Having watched the movie on Tuesday night, I had to endure 4 days of Black Panther social media posts and spoilers.

I tried my best to avoid it all, but if you were on social media last week, you know that was impossible.

The resounding statement that I heard across the board from people who saw the movie was “I want to live in Wakanda.”

Wakanda is a fictional nation, (think ‘Zamunda’ from Coming to America). For centuries, they have remained in isolation and are now considered the most technologically advanced nation of the planet. In my opinion, Wakanda is a utopian society if trans-Atlantic slavery had never happened to Africa. A majority of people after having watched the movie, even declared themselves citizens of Wakanda.

With that in mind, when my turn came to discuss and reflect with my friends on what I took from the movie, one thought kept ruminating in my mind – the thought that

“Some of US already live in Wakanda.”

Wakanda is a technologically-advanced nation; they were privileged to have all of the resources and materials needed to be a self-sufficient people. Not all African Americans have a background that is marked by poverty or crime; some of us are actually privileged. Since I’ve moved to Baltimore in 2016, I’ve come to the realization that I’ve had more of a privileged upbringing than I ever thought. From my education to my family structure – I’ve lived a fairly privileged life.

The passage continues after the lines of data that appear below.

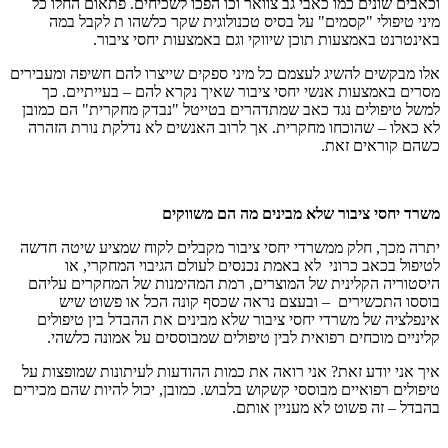
וכאבים שונים כמו כאבי גב צוואר וכו הפכו לשכיחים. פתאום החלו כל
מיני טיפולי "קסמים" על בסיס טכנולוגית שקר כלשהו ת לקבל במה
באינטרנט באמצעות תוכן שיווקי וגם באמצעות יחסי ציבור.
אלו מבקשים להשיג לעצמם כל מיני ספקים שייצרו להם חשיפה ומעבירים
מסרים באמצעות אנשי יחסי ציבור שאיך נקרא להם – בעייתיים. כך
למשל טיפולים נגד כאב שמתדהרים בטייטל "נבדק מחקרית" הם כמובן
לא כאלו – שהוכחו מחקרית. אך לרוב האנשים לא נדלקת נורת הזהרה
כשהם קוראים זאת.
משרד יחסי ציבור שלא מבינים מה הם משווקים
יתרה מכך, חלק ממשרדי יחסי ציבור מקבלים לקוח שמציע שיטה חדשה
לטיפול בכאב כרוני לא באמת נכנסים לעולם הגיבוי המחקרי, או
היסטוריה הקלינית של המוצרים, רמת המהימנות של המחקרים עליהם
בוססו התכשירים – ובעצם נראה שכסף קונה הכל או פשוט שיש
אינפלציה של משרדי יחסי ציבור שלא מבינים את ההבדל בין טיפולים
קליניים מוכחים רפואית לבין טיפולים שמבוססים על אמונה כלשהי.
איך אני יודע זאת? אני רואה את כמות ההודעות לעיתונות שמופצות על
טיפולים רפואיים מבוססי קשקוש בלבוש. כמובן, יכול להיות שהם מכירים
בהבדל – זה פשוט לא מעניין אותם.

But even though Wakanda had all that privilege, they thought it best to isolate themselves from the world around them and protect their privilege and way of life. Instead of intervening and providing aid on behalf of other African-Americans and world, they decided to separate themselves.

We can criticize the fictional characters of Wakanda for separating themselves from disenfranchised and hurting people, until we realize that we share more in common with Wakanda than we would care to admit. Some of us have grown up in pockets of society that provided us with access to education, technology, healthcare, and a great family structure.
But just like the citizens of Wakanda, instead of sharing those benefits and privileges with others less fortunate than us, we have opted for self-preservation to protect our privilege and position.

Living in Baltimore for 2 years has taught me that I’ve lived in my own version of Wakanda. The movie concludes with Wakanda deciding to end it’s isolation from society and deciding to open its borders to the world.

Now the onus is on us – we have to share our privilege and access to those who are underprivileged.

The ways are endless. From community activism to sports, your interests and background can serve as a launching point in how you can benefit someone else’s life. How can we empower the women in our community? How can we make sure that our young boys aren’t left behind?

For the past year I’ve been doing that through mentoring with Big Brothers Big Sisters. [I’ll be posting about this next week]

Can we do more? Of course. But every journey begins with a small step.

What can you start doing this week to benefit and uplift the underprivileged in your community?